RECORDS SUPPLIED section start

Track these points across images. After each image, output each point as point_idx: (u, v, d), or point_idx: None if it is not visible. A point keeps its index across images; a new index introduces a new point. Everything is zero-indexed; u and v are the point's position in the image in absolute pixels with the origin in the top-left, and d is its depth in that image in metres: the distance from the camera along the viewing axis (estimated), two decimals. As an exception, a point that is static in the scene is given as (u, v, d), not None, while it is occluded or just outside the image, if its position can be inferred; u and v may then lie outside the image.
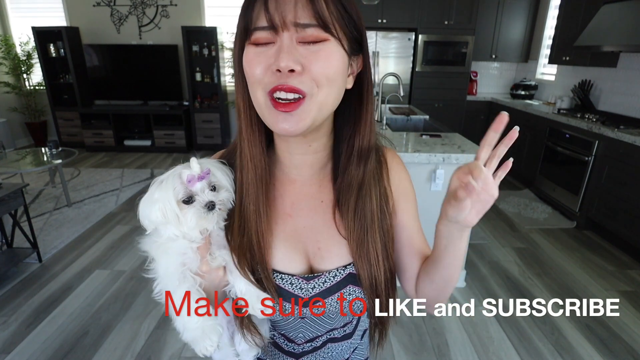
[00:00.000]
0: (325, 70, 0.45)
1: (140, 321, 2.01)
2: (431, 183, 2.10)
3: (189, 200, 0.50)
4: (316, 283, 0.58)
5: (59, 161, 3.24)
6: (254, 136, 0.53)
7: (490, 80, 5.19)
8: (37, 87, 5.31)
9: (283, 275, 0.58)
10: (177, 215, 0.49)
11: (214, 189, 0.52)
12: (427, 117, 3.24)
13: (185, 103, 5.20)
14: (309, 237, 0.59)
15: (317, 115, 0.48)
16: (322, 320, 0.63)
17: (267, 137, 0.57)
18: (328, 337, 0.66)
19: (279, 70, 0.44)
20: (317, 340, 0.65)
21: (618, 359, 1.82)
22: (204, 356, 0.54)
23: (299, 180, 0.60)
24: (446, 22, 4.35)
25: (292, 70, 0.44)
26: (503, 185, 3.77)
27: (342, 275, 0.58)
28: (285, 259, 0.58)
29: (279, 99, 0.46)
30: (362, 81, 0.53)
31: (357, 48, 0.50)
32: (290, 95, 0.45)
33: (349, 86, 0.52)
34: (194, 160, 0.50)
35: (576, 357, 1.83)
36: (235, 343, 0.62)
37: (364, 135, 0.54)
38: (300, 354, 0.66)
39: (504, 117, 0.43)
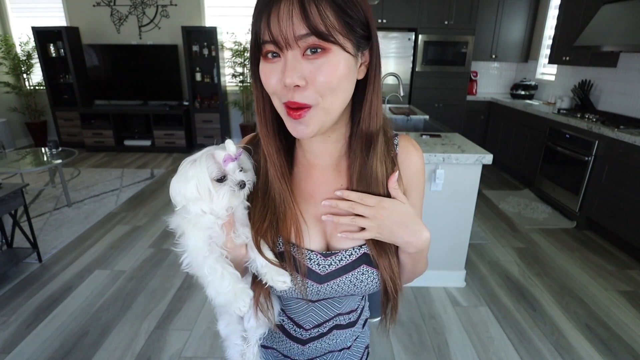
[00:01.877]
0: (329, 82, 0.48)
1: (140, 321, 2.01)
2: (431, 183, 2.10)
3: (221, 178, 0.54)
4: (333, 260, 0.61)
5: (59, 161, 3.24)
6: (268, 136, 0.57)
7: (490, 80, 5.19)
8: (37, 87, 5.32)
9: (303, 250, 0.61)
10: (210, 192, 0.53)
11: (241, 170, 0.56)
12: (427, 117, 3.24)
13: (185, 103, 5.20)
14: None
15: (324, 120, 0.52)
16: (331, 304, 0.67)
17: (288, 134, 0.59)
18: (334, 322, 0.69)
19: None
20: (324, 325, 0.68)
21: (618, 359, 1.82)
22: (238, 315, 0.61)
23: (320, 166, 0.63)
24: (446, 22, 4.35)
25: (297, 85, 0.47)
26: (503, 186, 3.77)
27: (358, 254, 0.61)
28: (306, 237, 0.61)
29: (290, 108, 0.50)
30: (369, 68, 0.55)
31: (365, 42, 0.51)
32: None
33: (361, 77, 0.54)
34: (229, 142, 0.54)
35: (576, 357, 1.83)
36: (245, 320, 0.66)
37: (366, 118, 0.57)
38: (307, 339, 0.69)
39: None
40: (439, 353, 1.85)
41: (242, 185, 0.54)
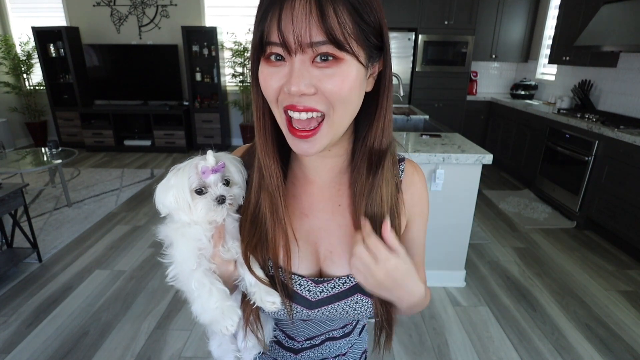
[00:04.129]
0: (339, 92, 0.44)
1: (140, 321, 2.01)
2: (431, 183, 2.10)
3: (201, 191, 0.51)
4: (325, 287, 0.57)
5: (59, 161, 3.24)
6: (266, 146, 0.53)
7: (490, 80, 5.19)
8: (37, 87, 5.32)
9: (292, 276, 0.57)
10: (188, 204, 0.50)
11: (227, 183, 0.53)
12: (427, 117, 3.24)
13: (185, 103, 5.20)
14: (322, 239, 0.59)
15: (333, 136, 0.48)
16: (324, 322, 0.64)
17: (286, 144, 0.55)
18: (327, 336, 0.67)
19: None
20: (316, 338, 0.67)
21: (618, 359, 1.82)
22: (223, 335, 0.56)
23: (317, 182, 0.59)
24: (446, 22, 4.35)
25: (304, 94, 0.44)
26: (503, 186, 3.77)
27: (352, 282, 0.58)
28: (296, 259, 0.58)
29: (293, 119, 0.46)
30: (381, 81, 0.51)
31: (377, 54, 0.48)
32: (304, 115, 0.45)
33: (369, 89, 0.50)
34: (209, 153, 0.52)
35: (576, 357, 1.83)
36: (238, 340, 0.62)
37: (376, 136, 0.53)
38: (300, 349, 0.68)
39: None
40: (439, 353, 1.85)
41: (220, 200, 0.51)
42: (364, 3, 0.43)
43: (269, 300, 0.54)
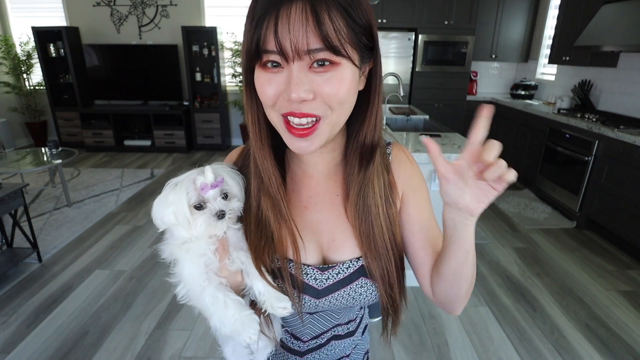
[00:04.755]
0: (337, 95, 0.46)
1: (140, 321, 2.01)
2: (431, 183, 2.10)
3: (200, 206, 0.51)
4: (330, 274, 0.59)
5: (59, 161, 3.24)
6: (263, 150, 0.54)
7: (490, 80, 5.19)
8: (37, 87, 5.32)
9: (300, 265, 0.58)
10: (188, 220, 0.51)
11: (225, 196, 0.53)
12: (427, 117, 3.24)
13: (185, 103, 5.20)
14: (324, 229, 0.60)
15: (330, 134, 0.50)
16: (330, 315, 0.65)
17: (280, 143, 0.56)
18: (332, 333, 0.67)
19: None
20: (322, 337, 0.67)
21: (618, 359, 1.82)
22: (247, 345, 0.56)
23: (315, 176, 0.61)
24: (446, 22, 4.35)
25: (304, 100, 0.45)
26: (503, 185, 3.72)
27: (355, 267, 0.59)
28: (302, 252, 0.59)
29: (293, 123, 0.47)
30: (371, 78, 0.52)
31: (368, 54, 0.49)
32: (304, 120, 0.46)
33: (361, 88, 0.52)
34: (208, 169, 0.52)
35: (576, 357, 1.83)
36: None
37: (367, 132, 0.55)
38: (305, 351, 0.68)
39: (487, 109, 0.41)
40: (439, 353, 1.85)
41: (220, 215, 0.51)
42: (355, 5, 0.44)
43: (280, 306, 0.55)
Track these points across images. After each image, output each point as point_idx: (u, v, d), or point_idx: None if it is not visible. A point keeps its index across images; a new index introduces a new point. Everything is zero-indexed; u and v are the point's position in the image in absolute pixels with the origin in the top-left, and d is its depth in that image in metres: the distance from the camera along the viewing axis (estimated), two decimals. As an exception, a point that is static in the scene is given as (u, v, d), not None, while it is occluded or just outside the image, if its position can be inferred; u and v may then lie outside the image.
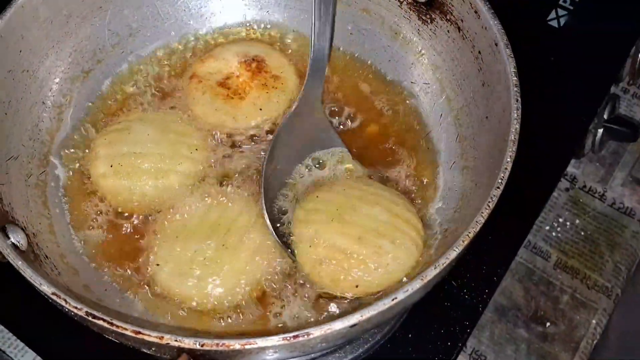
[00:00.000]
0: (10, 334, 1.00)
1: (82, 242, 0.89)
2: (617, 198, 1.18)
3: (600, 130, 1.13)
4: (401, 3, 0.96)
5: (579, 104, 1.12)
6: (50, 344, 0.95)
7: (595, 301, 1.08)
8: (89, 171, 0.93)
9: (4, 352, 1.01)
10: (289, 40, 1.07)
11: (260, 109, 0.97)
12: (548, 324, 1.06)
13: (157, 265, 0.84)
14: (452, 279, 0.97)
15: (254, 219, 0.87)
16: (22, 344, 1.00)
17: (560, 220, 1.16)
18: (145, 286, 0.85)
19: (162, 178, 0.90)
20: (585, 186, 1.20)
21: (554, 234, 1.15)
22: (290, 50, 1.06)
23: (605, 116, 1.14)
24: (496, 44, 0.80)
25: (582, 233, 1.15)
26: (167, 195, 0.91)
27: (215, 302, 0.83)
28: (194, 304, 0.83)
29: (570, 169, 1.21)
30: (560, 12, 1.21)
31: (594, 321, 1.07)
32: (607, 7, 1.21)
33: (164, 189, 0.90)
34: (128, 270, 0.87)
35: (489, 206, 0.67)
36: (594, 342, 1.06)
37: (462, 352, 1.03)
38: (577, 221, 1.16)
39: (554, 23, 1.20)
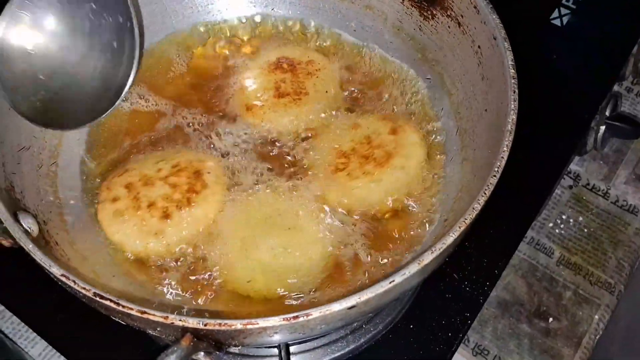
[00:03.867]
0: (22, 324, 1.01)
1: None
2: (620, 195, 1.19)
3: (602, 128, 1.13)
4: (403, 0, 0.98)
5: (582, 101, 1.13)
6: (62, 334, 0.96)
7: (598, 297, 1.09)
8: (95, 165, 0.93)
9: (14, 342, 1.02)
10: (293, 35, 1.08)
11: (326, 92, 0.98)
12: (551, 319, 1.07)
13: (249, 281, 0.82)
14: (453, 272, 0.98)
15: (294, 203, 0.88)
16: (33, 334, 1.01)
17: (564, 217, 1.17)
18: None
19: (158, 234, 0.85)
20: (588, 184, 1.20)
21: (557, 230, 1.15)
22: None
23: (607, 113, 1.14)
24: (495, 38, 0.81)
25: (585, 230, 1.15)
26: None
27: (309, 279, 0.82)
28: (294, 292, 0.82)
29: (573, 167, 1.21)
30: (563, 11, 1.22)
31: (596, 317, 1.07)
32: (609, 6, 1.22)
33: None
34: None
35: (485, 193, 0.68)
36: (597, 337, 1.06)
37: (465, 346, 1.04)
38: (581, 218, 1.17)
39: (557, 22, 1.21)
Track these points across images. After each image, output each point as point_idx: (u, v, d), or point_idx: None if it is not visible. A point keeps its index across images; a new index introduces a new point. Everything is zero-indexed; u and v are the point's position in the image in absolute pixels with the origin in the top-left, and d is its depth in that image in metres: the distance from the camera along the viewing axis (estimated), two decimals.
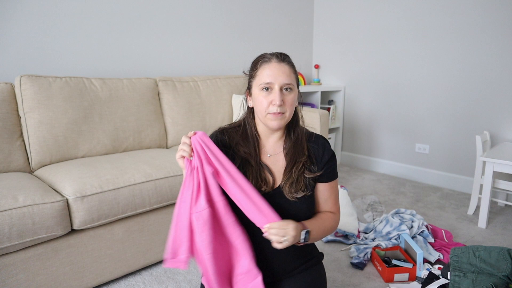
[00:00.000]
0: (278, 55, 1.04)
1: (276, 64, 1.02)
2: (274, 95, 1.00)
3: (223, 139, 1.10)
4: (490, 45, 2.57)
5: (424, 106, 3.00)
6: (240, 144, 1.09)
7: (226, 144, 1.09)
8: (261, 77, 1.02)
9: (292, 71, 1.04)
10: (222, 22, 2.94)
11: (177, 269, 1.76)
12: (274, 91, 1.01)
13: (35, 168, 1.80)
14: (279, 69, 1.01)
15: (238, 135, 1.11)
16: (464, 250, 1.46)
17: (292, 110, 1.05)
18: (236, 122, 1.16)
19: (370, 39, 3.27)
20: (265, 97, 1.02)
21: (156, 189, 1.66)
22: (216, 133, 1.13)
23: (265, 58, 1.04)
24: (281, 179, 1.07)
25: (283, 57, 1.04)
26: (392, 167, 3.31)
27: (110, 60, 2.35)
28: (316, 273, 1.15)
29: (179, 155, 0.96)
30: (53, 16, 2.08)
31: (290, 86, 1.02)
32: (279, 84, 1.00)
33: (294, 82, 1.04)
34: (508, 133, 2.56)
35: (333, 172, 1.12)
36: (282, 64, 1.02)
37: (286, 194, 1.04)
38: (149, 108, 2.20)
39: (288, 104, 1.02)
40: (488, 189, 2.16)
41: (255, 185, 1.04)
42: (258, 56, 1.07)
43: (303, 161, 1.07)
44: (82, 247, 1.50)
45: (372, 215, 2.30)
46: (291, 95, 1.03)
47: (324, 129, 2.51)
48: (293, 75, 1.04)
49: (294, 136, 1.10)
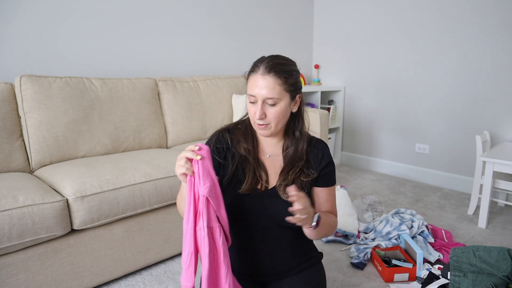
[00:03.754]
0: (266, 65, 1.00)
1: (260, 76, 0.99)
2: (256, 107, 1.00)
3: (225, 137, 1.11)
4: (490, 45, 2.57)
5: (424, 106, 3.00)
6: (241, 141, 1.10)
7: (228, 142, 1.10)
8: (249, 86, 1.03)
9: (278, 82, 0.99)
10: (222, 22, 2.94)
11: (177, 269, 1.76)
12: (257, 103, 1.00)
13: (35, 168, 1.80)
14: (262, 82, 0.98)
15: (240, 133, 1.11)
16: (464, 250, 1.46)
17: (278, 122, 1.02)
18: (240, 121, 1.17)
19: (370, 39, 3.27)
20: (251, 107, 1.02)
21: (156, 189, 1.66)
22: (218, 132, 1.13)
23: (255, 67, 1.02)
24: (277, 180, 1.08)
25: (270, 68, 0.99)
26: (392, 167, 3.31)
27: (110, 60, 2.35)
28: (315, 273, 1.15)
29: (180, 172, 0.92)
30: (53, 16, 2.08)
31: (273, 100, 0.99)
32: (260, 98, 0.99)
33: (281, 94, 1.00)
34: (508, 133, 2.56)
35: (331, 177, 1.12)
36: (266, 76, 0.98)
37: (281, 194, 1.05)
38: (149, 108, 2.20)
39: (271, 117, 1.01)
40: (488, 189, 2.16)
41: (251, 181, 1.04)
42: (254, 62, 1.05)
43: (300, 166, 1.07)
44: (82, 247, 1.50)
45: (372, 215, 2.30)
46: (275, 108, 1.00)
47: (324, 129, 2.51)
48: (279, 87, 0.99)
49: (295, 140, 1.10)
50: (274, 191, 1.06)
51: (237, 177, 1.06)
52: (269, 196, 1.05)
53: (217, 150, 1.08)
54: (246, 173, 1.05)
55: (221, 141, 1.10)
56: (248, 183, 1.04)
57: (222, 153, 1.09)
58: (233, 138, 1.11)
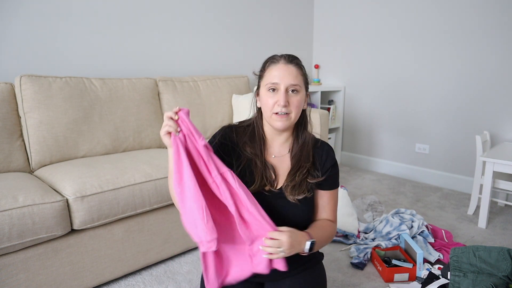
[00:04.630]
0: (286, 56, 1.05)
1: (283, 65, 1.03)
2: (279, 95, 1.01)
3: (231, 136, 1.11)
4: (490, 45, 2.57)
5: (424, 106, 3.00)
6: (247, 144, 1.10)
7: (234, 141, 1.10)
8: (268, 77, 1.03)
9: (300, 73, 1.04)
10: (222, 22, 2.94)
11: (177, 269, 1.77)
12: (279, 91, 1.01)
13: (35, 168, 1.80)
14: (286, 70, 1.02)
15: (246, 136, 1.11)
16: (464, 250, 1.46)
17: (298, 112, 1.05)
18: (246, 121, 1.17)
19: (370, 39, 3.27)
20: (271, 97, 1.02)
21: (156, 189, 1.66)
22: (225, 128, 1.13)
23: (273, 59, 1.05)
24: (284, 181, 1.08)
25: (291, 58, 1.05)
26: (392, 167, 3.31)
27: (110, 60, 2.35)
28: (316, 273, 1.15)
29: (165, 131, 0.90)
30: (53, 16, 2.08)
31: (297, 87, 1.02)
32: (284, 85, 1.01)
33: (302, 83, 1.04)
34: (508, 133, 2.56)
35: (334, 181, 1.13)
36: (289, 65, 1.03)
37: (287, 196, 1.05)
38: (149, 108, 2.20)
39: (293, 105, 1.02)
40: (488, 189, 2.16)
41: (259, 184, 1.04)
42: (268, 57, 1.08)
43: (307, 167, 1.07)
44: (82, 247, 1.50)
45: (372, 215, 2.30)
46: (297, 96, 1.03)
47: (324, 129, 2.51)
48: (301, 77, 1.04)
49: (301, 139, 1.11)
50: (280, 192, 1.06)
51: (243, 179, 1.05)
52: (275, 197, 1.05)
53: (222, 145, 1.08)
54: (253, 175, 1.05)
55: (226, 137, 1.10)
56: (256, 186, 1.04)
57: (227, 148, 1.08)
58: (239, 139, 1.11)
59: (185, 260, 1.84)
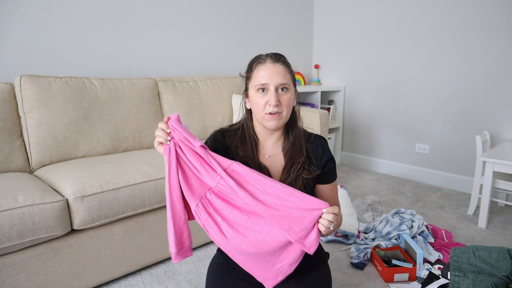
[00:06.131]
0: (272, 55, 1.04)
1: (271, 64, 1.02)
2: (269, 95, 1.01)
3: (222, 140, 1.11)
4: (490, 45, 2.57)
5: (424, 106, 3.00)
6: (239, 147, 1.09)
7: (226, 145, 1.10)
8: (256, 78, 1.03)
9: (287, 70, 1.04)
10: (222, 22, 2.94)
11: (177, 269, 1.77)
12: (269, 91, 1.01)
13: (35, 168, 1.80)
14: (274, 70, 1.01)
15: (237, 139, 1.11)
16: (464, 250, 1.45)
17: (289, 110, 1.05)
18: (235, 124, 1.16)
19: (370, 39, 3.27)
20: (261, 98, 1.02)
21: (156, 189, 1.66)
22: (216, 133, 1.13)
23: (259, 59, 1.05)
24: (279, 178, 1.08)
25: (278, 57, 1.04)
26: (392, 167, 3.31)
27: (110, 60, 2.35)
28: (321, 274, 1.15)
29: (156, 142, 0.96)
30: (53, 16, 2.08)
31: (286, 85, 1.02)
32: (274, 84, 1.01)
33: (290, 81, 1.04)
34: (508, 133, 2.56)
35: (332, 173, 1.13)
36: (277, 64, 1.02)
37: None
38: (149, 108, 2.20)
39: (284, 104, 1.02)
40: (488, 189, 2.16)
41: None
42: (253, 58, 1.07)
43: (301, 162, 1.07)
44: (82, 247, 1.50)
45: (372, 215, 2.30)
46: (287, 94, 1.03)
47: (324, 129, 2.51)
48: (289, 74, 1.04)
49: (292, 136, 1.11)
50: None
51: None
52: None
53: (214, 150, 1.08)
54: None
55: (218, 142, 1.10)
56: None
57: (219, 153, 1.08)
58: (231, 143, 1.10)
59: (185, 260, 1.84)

RECORDS SUPPLIED section end

EXERCISE INSTRUCTIONS
Leave out any pictures and return exactly the lines from the beginning of the data through the line with "0: (325, 70, 0.45)", inclusive.

EXERCISE ANSWER
Track these points across images. After each image, output each point as point_idx: (u, v, d), or point_idx: None if it is not visible. A point keeps its index across images; a new index introduces a new point. Everything is zero-indexed; u and v are the point's position in the image in absolute pixels with the origin in the top-left, and d is its depth in that image in metres: the distance from the camera along the viewing axis (estimated), two decimals. As an exception, a point that is static in the scene is given as (u, v, d), not None, while it is occluded or just outside the image, if its position can be inferred; u and v may then lie outside the image.
[00:00.000]
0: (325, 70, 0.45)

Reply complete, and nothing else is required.